Despite global economic uncertainty, a few of these companies are able to maintain their robust business models and have raised their dividend payout for the upcoming quarter. Investors can cash in on this combination of high dividends and estimated potential upside from current value.
The stocks are arranged in ascending order of dividend yield.
8. DDR (DDR) is a self-administered and self-managed real estate investment trust (REIT). The company engages in owning, managing and developing a portfolio of shopping centers and, to a lesser extent, office properties. Broadly, it operates in three segments: shopping centers, Brazil equity investment, and other investments. DDR owns and manages 546 shopping centers in 41 states.

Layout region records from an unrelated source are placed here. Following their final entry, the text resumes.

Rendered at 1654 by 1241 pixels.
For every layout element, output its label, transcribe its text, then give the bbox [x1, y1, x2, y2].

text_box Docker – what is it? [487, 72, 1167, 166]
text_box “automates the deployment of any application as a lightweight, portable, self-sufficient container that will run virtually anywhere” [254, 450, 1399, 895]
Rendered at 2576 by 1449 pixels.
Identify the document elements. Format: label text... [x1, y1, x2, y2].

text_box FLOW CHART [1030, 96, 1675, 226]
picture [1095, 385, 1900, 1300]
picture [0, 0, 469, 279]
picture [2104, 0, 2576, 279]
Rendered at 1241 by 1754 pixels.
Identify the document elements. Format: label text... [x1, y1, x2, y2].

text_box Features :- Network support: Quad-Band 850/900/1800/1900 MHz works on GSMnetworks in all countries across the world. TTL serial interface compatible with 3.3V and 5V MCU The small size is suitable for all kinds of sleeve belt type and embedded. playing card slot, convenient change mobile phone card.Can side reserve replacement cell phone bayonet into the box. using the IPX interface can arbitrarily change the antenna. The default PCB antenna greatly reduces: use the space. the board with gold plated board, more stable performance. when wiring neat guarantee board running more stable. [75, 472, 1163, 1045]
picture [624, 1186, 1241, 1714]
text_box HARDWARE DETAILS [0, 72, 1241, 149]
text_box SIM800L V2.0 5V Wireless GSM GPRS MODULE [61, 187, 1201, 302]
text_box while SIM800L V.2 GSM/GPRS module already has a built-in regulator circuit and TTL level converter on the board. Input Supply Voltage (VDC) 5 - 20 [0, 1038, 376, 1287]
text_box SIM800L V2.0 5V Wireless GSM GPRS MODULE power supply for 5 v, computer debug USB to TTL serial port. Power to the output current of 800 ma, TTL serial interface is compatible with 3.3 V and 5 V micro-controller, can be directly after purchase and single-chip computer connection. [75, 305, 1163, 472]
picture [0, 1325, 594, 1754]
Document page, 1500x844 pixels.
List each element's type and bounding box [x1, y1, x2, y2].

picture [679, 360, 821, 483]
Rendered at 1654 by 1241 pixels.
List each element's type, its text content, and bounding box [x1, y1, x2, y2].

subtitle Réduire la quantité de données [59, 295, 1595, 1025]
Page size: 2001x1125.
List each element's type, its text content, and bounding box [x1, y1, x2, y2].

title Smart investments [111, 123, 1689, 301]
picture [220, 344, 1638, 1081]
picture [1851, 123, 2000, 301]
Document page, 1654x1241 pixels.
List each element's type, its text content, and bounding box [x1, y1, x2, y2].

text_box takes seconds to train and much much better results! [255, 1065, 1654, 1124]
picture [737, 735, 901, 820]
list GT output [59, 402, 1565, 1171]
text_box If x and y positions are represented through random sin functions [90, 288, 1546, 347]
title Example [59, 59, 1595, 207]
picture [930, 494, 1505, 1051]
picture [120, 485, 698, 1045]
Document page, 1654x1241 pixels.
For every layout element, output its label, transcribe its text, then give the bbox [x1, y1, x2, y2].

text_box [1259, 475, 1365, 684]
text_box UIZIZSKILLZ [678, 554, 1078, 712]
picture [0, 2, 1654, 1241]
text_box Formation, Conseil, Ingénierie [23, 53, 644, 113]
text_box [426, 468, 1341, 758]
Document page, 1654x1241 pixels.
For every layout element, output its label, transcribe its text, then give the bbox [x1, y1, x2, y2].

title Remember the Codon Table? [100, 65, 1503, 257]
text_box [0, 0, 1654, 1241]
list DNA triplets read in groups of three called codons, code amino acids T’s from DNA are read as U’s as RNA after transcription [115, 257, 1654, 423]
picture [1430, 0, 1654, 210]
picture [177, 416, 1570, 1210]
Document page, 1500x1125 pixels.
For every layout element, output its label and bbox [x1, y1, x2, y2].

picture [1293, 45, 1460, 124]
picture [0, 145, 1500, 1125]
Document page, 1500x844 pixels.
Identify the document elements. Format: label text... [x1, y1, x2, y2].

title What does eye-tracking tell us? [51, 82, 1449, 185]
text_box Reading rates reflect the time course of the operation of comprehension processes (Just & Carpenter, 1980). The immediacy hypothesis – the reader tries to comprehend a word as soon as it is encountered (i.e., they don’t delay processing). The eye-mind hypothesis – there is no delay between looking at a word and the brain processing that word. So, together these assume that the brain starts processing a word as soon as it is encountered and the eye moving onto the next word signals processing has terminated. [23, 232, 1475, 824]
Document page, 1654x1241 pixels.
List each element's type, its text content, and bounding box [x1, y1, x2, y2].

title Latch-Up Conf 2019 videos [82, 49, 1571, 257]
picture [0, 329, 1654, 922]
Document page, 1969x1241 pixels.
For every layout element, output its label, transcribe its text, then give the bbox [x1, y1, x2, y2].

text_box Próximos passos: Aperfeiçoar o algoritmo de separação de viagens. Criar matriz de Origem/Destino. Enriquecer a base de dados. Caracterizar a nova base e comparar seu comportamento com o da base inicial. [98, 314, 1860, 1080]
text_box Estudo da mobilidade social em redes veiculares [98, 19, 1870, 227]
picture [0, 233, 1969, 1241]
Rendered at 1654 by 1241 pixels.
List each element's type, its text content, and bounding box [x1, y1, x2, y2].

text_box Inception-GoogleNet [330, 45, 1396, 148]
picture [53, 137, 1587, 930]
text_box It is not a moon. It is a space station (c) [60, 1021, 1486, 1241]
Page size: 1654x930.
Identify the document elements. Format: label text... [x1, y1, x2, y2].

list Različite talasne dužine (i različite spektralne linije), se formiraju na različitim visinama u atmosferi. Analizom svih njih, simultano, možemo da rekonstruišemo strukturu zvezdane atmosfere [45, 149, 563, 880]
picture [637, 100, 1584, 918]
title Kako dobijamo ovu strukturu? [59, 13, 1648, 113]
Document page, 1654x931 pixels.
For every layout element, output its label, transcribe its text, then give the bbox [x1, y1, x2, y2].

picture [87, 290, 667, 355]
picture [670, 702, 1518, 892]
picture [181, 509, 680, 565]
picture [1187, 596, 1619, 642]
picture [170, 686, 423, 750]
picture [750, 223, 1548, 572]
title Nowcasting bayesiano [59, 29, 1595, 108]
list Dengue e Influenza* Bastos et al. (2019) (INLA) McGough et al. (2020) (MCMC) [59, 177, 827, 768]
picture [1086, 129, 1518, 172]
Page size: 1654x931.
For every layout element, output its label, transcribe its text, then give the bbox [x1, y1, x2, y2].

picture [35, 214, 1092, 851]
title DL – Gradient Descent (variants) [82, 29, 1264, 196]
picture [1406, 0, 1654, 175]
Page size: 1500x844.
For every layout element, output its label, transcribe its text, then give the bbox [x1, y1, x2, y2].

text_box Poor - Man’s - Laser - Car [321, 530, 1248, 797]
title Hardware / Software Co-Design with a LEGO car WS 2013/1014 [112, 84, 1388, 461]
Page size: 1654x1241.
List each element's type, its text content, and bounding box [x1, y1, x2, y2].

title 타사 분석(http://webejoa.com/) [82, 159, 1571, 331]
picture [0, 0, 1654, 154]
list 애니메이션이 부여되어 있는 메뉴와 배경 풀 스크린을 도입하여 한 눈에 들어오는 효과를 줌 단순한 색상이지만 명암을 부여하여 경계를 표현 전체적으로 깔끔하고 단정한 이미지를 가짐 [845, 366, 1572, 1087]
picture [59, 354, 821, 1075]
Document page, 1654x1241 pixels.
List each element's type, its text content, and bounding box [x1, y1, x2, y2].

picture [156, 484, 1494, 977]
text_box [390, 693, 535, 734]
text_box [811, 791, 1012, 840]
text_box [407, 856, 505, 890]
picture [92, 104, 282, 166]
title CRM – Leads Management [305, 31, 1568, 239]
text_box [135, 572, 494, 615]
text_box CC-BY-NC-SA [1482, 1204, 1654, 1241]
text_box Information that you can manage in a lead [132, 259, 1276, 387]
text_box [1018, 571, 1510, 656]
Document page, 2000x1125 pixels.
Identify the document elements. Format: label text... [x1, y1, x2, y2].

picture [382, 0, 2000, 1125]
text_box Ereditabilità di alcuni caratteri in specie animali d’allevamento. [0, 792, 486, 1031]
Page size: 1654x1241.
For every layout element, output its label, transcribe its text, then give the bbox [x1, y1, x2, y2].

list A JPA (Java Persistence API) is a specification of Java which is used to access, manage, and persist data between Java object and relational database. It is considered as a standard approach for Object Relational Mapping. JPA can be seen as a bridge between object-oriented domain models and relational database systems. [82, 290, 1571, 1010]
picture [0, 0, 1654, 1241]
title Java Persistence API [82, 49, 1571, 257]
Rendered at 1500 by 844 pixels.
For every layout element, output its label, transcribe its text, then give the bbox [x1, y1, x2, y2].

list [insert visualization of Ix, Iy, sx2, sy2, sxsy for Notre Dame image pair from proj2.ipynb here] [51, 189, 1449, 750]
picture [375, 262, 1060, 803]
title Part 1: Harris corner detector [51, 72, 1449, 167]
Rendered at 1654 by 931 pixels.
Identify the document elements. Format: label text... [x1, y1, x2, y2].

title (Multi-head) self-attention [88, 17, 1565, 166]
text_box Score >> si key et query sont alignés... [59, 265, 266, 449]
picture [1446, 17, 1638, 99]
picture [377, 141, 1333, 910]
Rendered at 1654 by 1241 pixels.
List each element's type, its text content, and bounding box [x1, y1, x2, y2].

Mid-November, DDR upped its quarterly dividend by 33% from the third quarter of 2011 to a new rate of 8 cents per share for the fourth quarter of 2011.The increased dividend is payable Jan. 6, 2012 to shareholders of record Dec. 16. Currently, DDR has a dividend yield of 1.4% and the new payout features a yield of 2.6%.For the third quarter ended Sept. 30, the company registered 1.8% increase in total revenue to $196.5 million. The REIT said funds from operations amounted to $67.4 million, or 24 cents per diluted share, excluding certain adjustments. For the quarter, DDR executed 516 new leases and renewals for over 2.5 million square feet. In addition, same-store net operating income growth stood at 3.7%, vs. 2% in the prior year third quarter. For full year 2011, the company estimates its funds from operations in the 95 cents to $1 per diluted share range. Also, at a recent Annual Convention For All Things REIT, the company's chief executive said that an active 2011 with several acquisitions, it plans to continue the momentum in 2012. The company has no major consolidation plans, but will partner premier retailers to fill its properties. Of the 16 analysts covering the stock, 44% recommend a buy and 50% suggest a hold. Analysts polled by Bloomberg foresee the stock gaining an average 28.3% to $14.45 in the upcoming 12 months.